Stored data entries

------------------------------

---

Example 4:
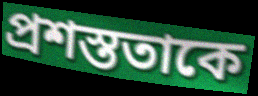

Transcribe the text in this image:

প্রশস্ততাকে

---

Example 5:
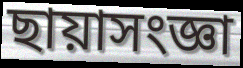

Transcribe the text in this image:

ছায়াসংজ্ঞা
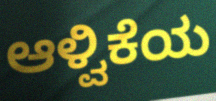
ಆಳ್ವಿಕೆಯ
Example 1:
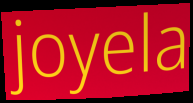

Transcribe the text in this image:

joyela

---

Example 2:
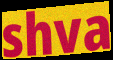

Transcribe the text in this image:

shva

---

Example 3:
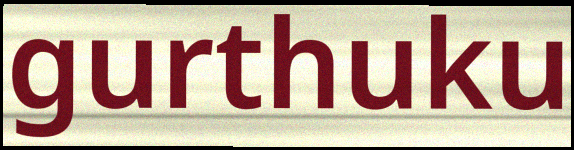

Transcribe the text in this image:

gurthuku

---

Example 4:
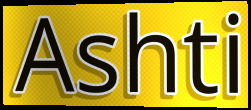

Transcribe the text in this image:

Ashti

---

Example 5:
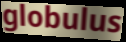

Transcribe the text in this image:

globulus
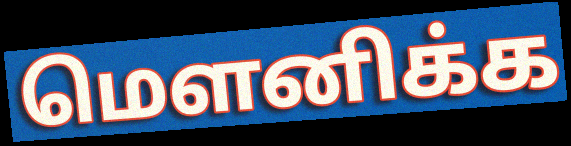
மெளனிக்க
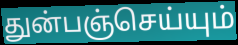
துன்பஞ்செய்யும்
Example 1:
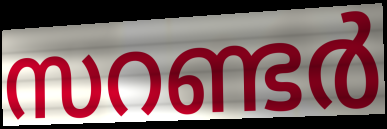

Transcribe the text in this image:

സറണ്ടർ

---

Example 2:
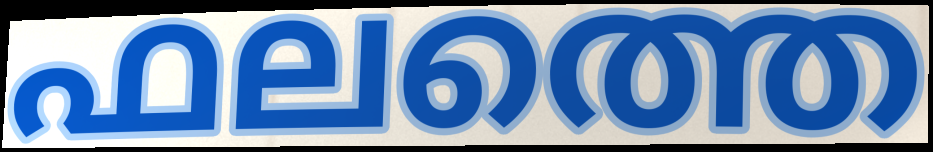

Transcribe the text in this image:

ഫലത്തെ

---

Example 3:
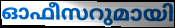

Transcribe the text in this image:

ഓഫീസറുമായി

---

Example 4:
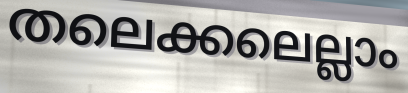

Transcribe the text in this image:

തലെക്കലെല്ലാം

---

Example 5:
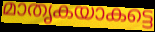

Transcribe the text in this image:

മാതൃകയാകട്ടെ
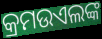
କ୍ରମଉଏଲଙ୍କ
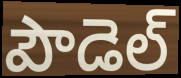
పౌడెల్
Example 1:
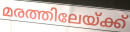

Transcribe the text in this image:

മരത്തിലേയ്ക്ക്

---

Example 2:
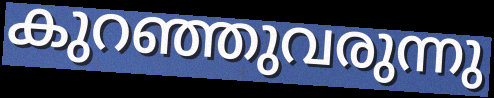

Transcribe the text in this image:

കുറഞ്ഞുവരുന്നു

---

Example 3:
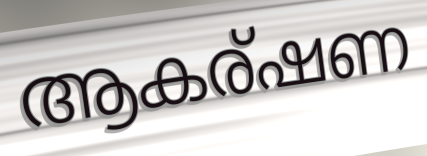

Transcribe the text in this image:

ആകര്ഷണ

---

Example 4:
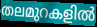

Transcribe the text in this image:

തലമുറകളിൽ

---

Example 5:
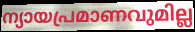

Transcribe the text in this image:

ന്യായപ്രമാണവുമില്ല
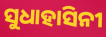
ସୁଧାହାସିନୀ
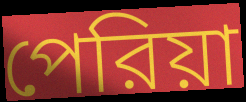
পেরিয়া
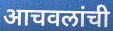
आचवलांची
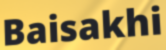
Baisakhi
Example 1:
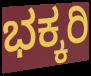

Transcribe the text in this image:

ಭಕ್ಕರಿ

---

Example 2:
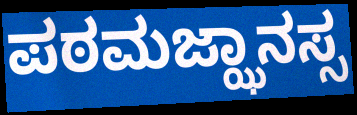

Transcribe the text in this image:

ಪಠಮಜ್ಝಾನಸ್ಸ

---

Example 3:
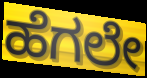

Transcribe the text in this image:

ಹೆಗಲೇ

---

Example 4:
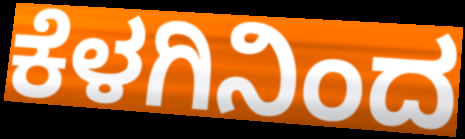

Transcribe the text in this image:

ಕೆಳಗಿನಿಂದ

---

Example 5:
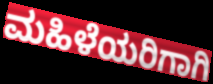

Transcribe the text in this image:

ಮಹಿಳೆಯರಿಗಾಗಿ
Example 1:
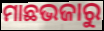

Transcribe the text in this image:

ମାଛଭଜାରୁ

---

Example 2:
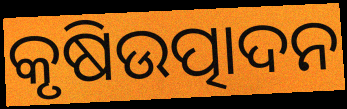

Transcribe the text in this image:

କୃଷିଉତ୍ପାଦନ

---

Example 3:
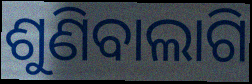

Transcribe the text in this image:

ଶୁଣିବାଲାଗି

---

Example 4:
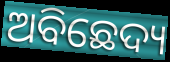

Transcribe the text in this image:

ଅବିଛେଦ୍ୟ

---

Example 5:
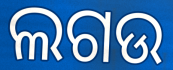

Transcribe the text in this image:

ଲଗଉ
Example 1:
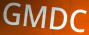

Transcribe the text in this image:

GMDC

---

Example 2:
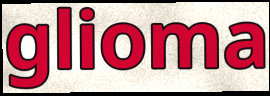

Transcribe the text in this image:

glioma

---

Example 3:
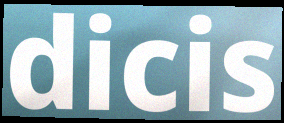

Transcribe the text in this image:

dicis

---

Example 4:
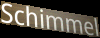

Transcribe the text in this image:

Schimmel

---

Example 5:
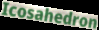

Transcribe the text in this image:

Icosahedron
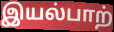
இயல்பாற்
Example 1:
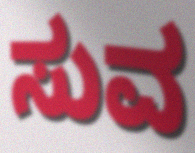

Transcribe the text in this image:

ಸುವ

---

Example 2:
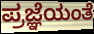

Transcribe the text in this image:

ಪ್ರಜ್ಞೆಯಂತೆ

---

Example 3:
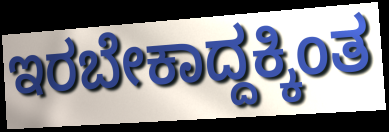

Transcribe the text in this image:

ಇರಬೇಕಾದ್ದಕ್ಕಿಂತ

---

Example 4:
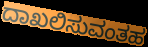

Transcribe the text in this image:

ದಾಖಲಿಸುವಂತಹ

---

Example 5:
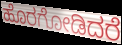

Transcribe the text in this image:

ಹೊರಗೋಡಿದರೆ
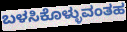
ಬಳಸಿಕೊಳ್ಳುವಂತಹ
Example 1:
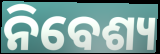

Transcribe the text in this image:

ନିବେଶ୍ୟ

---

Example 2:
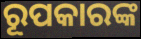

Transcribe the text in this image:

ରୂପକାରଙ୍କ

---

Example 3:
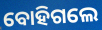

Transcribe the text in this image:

------------------------------

__Problem requirements__: All of the data above should be printed again exactly, though none of the pictures belong in the copy.

__Written response__:
---

Example 4:

Transcribe the text in this image:

প্রশস্ততাকে

---

Example 5:

Transcribe the text in this image:

ছায়াসংজ্ঞা
ಆಳ್ವಿಕೆಯ
Example 1:

Transcribe the text in this image:

joyela

---

Example 2:

Transcribe the text in this image:

shva

---

Example 3:

Transcribe the text in this image:

gurthuku

---

Example 4:

Transcribe the text in this image:

Ashti

---

Example 5:

Transcribe the text in this image:

globulus
மெளனிக்க
துன்பஞ்செய்யும்
Example 1:

Transcribe the text in this image:

സറണ്ടർ

---

Example 2:

Transcribe the text in this image:

ഫലത്തെ

---

Example 3:

Transcribe the text in this image:

ഓഫീസറുമായി

---

Example 4:

Transcribe the text in this image:

തലെക്കലെല്ലാം

---

Example 5:

Transcribe the text in this image:

മാതൃകയാകട്ടെ
କ୍ରମଉଏଲଙ୍କ
పౌడెల్
Example 1:

Transcribe the text in this image:

മരത്തിലേയ്ക്ക്

---

Example 2:

Transcribe the text in this image:

കുറഞ്ഞുവരുന്നു

---

Example 3:

Transcribe the text in this image:

ആകര്ഷണ

---

Example 4:

Transcribe the text in this image:

തലമുറകളിൽ

---

Example 5:

Transcribe the text in this image:

ന്യായപ്രമാണവുമില്ല
ସୁଧାହାସିନୀ
পেরিয়া
आचवलांची
Baisakhi
Example 1:

Transcribe the text in this image:

ಭಕ್ಕರಿ

---

Example 2:

Transcribe the text in this image:

ಪಠಮಜ್ಝಾನಸ್ಸ

---

Example 3:

Transcribe the text in this image:

ಹೆಗಲೇ

---

Example 4:

Transcribe the text in this image:

ಕೆಳಗಿನಿಂದ

---

Example 5:

Transcribe the text in this image:

ಮಹಿಳೆಯರಿಗಾಗಿ
Example 1:

Transcribe the text in this image:

ମାଛଭଜାରୁ

---

Example 2:

Transcribe the text in this image:

କୃଷିଉତ୍ପାଦନ

---

Example 3:

Transcribe the text in this image:

ଶୁଣିବାଲାଗି

---

Example 4:

Transcribe the text in this image:

ଅବିଛେଦ୍ୟ

---

Example 5:

Transcribe the text in this image:

ଲଗଉ
Example 1:

Transcribe the text in this image:

GMDC

---

Example 2:

Transcribe the text in this image:

glioma

---

Example 3:

Transcribe the text in this image:

dicis

---

Example 4:

Transcribe the text in this image:

Schimmel

---

Example 5:

Transcribe the text in this image:

Icosahedron
இயல்பாற்
Example 1:

Transcribe the text in this image:

ಸುವ

---

Example 2:

Transcribe the text in this image:

ಪ್ರಜ್ಞೆಯಂತೆ

---

Example 3:

Transcribe the text in this image:

ಇರಬೇಕಾದ್ದಕ್ಕಿಂತ

---

Example 4:

Transcribe the text in this image:

ದಾಖಲಿಸುವಂತಹ

---

Example 5:

Transcribe the text in this image:

ಹೊರಗೋಡಿದರೆ
ಬಳಸಿಕೊಳ್ಳುವಂತಹ
Example 1:

Transcribe the text in this image:

ନିବେଶ୍ୟ

---

Example 2:

Transcribe the text in this image:

ରୂପକାରଙ୍କ

---

Example 3:

Transcribe the text in this image:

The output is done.